(Beginning of TEXT SECTION)

Early signals have been encouraging. In a previous clinical trial of 3,127 people with obesity without diabetes, participants achieved an average 12.4% reduction in body weight.
Trial design: placebo control, double-blinding, and daily dosing
The newer trial focused specifically on type 2 diabetes. It enrolled 1,613 adults diagnosed with the condition who were categorised as overweight or obese. The average participant was 57 years old and weighed 101 kg (about 16 stone).
Participants were assigned to one of four groups:
- Placebo (a control pill with no active drug)
- Orforglipron 6 mg
- Orforglipron 12 mg
- Orforglipron 36 mg
For 72 weeks, each participant took their allocated tablet once daily and followed a dietary plan that reduced intake by 500 calories per day compared with baseline.
The study used double-blinding, meaning neither the participants nor the researchers knew who was taking which pill while outcomes were being assessed-an approach intended to limit bias in the interpretation of results.
Results: weight loss rose with dose, with a standout high-dose effect
The findings showed a clear dose-response pattern:
- 36 mg: average 9.6% body-weight loss (about 9.6 kg)
- 12 mg: average 7.0% body-weight loss
- 6 mg: average 5.1% body-weight loss
- Placebo: average 2.5% body-weight loss
Notably, 26% of participants receiving 36 mg lost more than 15% of their body weight.
Beyond weight: blood sugar and other markers improved, with familiar side effects
Improvements were also seen in metabolic health. Blood sugar markers improved significantly across all orforglipron doses when compared with placebo, and measures linked to the heart, inflammation, and blood pressure also moved in a favourable direction.
The side-effect profile resembled that of injectable GLP-1 drugs, with nausea, diarrhoea, vomiting, and constipation reported-effects consistent with how GLP-1 receptor activation slows gastric emptying and influences appetite.
How it compares with tirzepatide, and why a pill could still matter
The pill did not match the magnitude reported for a once-weekly 15 mg injection of the GLP-1 drug tirzepatide, which in an earlier clinical trial produced an average 14.7% weight loss in participants with diabetes. Even so, the convenience, comfort, and practicality of an oral option could make a modest reduction in effectiveness an acceptable compromise for some people.
“We know it is harder for individuals with diabetes to lose weight. It is exciting to have an oral medication that provides double-digit weight loss, which on average was 23 pounds,” Horn says.
“Once FDA approved, orforglipron is scheduled to be available in 2026 at a significantly decreased cost compared to current injectables. This could position it to be the ‘metformin’ of obesity and become widely covered by insurance plans, opening the door to treatment for all.”
Practical considerations: adherence, access, and the role of lifestyle support
If orforglipron proves effective and safe in wider use, a daily tablet could improve adherence for people who are uneasy about injections or who struggle with cold-chain storage and sharps disposal. Easier administration may also help clinicians scale treatment in primary care settings, where injectable training and supply constraints can be barriers.
At the same time, the trial combined medication with a structured calorie reduction, highlighting that outcomes in routine practice will still depend on sustained dietary and behavioural support. Regular review of weight, blood sugar, and tolerability will remain important, particularly when gastrointestinal side effects affect eating patterns and hydration.
What still needs clarification
While the results are strong, longer-term evidence will be needed to understand durability beyond 72 weeks, how weight changes after stopping therapy, and whether benefits translate consistently across different age groups, diabetes durations, and concurrent medications. Future work will also need to define how best to position orforglipron alongside established therapies, including how it might be sequenced with or combined with other glucose-lowering drugs.
The study was funded by Eli Lilly and published in The Lancet.

(End of TEXT SECTION)
(Beginning of EXTRACTED RECORDS)

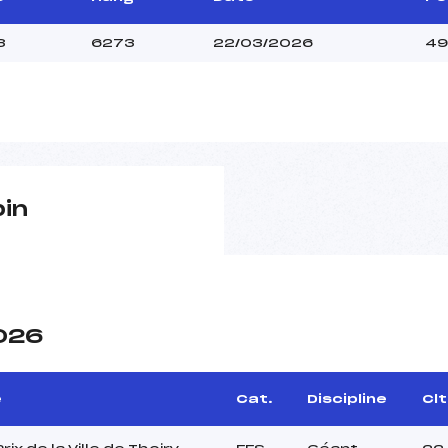
3
6273
22/03/2026
49
pin
2026
e
Cat.
Discipline
Clt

(End of EXTRACTED RECORDS)

- [EXERCISES]
[a] Quote the text on the orforglipron trial word for word from "- 12 mg: average" to "their body weight.".
[b] Which side effects does the text on the orforglipron trial report?

- [ANSWERS GIVEN]
[a]
- 12 mg: average 7.0% body-weight loss
- 6 mg: average 5.1% body-weight loss
- Placebo: average 2.5% body-weight loss
Notably, 26% of participants receiving 36 mg lost more than 15% of their body weight.

[b]
- nausea
- diarrhoea
- vomiting
- constipation